PROBLEM TO SOLVE: Show every line of the data below that contains the string "assets". Case counts.

::::::

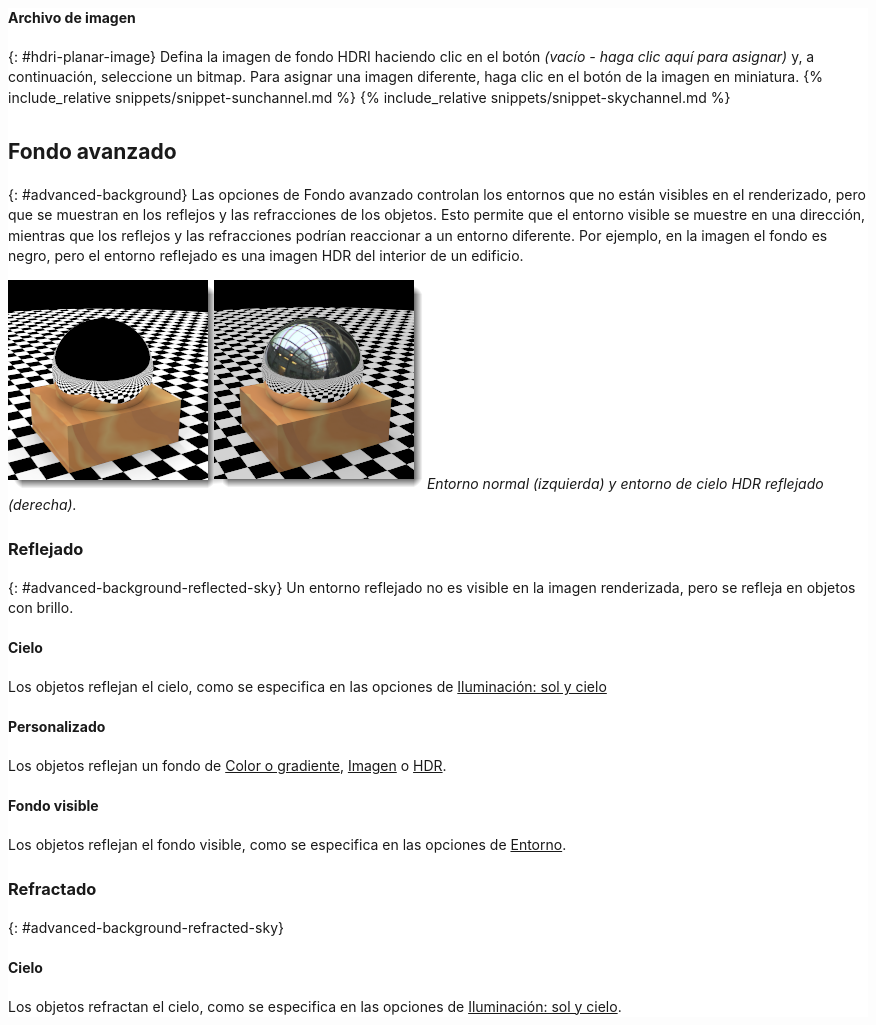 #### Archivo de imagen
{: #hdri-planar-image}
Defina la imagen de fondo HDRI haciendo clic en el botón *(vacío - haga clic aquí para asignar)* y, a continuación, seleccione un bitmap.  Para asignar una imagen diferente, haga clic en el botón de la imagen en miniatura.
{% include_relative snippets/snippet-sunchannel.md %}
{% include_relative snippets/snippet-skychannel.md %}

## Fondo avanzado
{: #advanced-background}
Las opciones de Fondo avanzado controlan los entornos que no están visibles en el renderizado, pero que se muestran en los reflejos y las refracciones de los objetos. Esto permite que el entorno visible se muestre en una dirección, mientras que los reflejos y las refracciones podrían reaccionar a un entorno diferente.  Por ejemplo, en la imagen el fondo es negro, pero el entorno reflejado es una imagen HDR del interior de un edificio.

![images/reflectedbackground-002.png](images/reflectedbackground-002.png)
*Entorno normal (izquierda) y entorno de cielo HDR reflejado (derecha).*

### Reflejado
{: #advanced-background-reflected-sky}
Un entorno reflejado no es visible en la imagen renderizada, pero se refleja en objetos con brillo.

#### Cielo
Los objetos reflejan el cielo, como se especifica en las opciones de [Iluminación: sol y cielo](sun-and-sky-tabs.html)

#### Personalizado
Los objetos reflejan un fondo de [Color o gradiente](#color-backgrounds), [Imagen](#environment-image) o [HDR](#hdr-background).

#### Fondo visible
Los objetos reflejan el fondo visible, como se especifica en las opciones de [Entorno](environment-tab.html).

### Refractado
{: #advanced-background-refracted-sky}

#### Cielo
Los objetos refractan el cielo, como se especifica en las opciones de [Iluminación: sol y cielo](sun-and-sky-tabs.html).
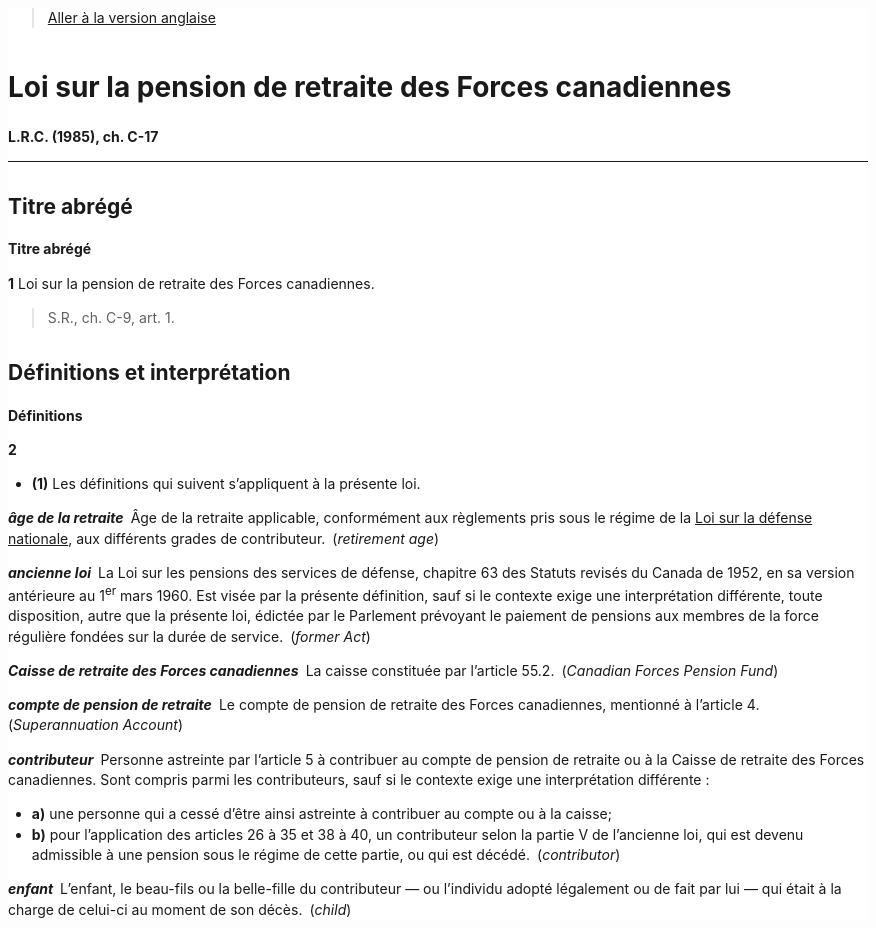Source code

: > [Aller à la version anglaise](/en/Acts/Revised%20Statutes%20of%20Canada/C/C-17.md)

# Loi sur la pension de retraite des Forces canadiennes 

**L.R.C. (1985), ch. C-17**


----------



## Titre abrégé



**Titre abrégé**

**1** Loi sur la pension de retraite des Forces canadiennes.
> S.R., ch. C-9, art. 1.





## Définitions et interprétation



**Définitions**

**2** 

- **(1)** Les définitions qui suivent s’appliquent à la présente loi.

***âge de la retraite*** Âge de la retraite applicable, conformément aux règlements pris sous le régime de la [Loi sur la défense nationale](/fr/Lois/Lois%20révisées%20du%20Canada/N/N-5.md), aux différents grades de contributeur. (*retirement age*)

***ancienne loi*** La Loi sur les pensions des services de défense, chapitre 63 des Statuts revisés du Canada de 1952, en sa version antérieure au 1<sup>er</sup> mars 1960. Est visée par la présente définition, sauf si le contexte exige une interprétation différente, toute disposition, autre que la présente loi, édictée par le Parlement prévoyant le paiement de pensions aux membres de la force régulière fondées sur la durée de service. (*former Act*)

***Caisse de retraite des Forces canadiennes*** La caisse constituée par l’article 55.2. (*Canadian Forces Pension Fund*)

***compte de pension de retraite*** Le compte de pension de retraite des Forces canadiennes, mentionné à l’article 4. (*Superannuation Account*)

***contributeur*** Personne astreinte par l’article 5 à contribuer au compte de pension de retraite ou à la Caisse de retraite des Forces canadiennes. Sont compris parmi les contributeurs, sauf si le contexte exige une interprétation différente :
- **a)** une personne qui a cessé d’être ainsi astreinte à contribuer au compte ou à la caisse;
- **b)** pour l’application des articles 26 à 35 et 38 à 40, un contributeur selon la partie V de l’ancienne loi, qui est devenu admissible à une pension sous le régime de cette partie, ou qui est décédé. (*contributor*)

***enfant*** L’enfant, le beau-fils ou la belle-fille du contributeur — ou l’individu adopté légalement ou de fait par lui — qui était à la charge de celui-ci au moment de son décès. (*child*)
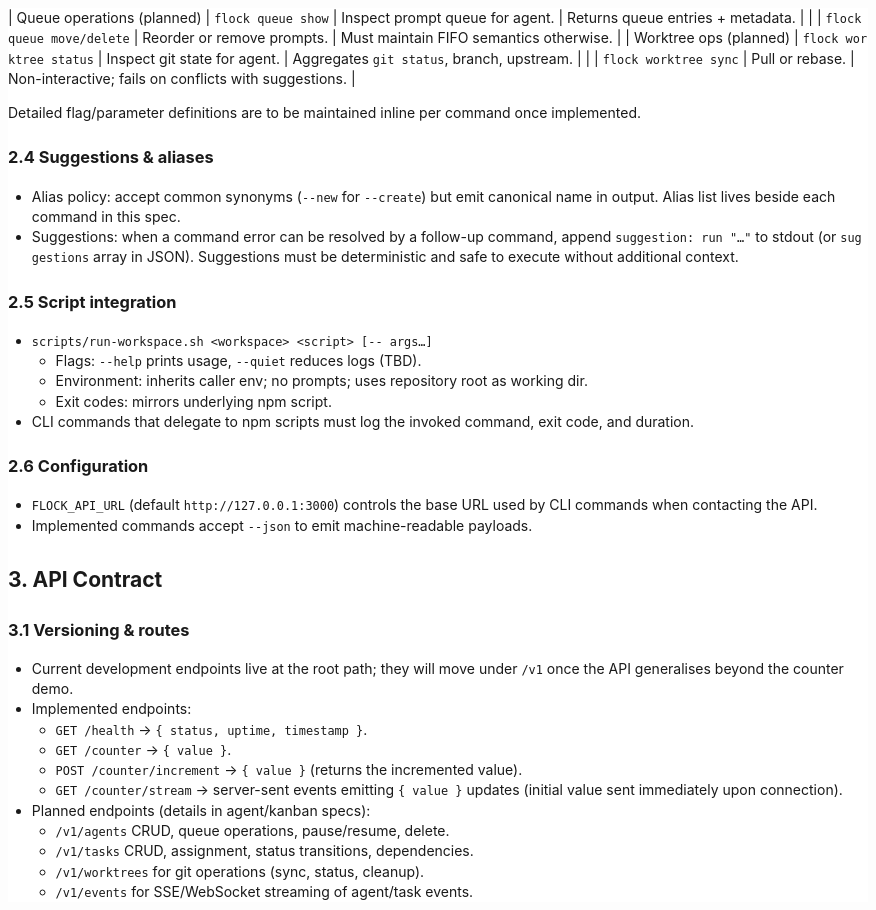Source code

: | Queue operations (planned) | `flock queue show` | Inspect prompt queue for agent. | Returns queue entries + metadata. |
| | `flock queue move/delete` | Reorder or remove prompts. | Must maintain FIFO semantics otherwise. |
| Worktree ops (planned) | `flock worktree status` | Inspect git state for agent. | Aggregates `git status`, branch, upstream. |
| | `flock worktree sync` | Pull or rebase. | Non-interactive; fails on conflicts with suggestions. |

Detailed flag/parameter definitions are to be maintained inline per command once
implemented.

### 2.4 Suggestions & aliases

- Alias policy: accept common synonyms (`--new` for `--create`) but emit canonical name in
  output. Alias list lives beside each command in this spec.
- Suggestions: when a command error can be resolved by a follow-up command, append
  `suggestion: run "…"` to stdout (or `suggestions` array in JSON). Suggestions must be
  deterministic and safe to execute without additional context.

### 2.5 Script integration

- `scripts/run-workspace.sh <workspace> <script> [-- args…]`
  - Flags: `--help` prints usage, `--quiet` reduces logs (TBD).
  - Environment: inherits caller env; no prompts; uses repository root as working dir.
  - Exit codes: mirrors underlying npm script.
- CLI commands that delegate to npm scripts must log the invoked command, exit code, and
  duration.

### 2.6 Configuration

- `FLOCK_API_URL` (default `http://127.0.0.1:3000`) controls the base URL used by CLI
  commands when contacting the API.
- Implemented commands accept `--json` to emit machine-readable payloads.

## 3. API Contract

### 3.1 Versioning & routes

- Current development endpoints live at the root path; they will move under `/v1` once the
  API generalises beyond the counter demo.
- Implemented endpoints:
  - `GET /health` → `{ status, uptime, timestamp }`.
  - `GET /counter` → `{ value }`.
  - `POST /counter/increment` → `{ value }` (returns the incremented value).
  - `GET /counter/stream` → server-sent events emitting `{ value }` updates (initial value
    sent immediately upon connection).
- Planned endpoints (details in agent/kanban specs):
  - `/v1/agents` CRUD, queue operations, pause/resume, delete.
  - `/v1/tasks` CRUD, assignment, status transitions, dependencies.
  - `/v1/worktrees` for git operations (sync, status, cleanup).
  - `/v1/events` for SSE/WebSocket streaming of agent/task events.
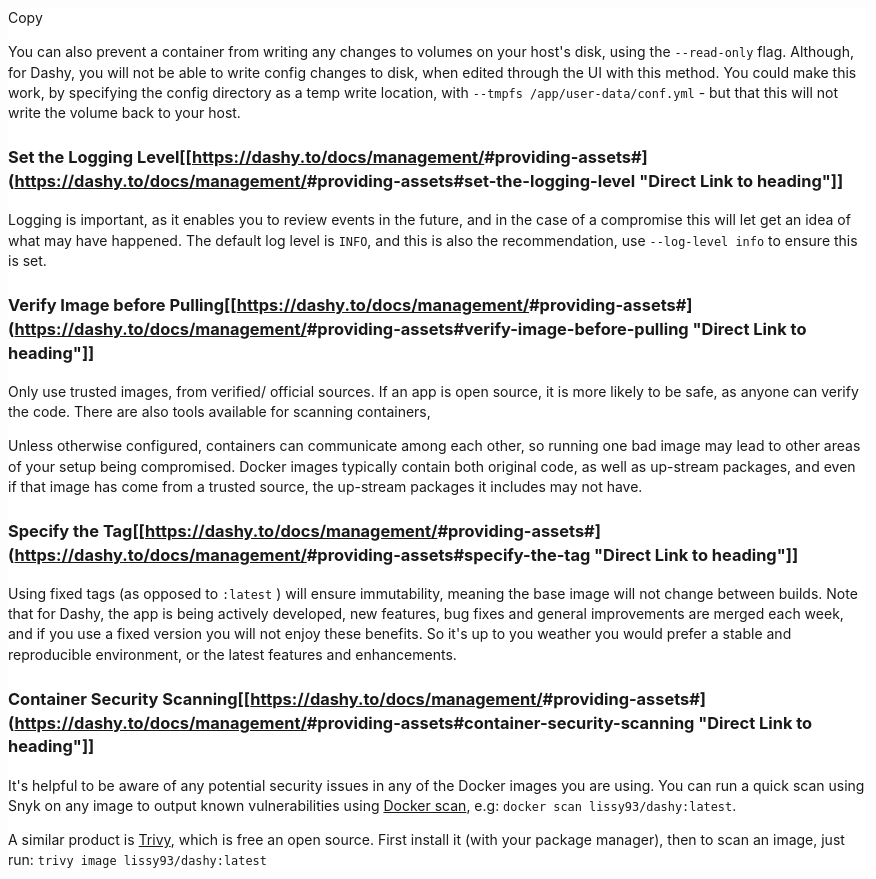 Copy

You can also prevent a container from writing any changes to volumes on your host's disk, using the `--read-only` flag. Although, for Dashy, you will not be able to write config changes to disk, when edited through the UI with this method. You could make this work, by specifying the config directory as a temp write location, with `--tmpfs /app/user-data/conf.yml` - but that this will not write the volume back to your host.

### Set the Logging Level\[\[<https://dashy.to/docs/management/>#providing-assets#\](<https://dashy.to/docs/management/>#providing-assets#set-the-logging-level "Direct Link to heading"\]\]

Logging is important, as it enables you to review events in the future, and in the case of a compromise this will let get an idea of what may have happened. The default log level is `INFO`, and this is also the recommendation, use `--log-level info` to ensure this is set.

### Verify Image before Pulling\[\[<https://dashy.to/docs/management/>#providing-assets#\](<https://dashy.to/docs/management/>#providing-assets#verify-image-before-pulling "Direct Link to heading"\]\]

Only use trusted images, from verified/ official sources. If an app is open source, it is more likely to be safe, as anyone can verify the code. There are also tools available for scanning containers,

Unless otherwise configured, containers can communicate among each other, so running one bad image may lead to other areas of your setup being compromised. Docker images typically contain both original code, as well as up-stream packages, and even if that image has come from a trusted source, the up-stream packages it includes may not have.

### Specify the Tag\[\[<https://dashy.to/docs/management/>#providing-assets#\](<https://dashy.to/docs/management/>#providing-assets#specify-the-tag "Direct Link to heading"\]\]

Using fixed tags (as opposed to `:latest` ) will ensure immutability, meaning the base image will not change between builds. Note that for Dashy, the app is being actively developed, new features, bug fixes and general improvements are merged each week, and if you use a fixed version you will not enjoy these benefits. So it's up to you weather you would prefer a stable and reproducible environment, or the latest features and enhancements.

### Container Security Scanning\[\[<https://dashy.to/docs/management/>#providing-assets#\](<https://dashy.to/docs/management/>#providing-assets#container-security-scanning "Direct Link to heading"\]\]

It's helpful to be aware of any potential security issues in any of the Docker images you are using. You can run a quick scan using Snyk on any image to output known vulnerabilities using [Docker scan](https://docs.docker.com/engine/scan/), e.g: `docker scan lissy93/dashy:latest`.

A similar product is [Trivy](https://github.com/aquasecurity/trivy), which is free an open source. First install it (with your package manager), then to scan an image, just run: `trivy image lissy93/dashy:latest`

::::::

SOLUTION TO THE EXERCISE:
### Set the Logging Level\[\[<https://dashy.to/docs/management/>#providing-assets#\](<https://dashy.to/docs/management/>#providing-assets#set-the-logging-level "Direct Link to heading"\]\]
### Verify Image before Pulling\[\[<https://dashy.to/docs/management/>#providing-assets#\](<https://dashy.to/docs/management/>#providing-assets#verify-image-before-pulling "Direct Link to heading"\]\]
### Specify the Tag\[\[<https://dashy.to/docs/management/>#providing-assets#\](<https://dashy.to/docs/management/>#providing-assets#specify-the-tag "Direct Link to heading"\]\]
### Container Security Scanning\[\[<https://dashy.to/docs/management/>#providing-assets#\](<https://dashy.to/docs/management/>#providing-assets#container-security-scanning "Direct Link to heading"\]\]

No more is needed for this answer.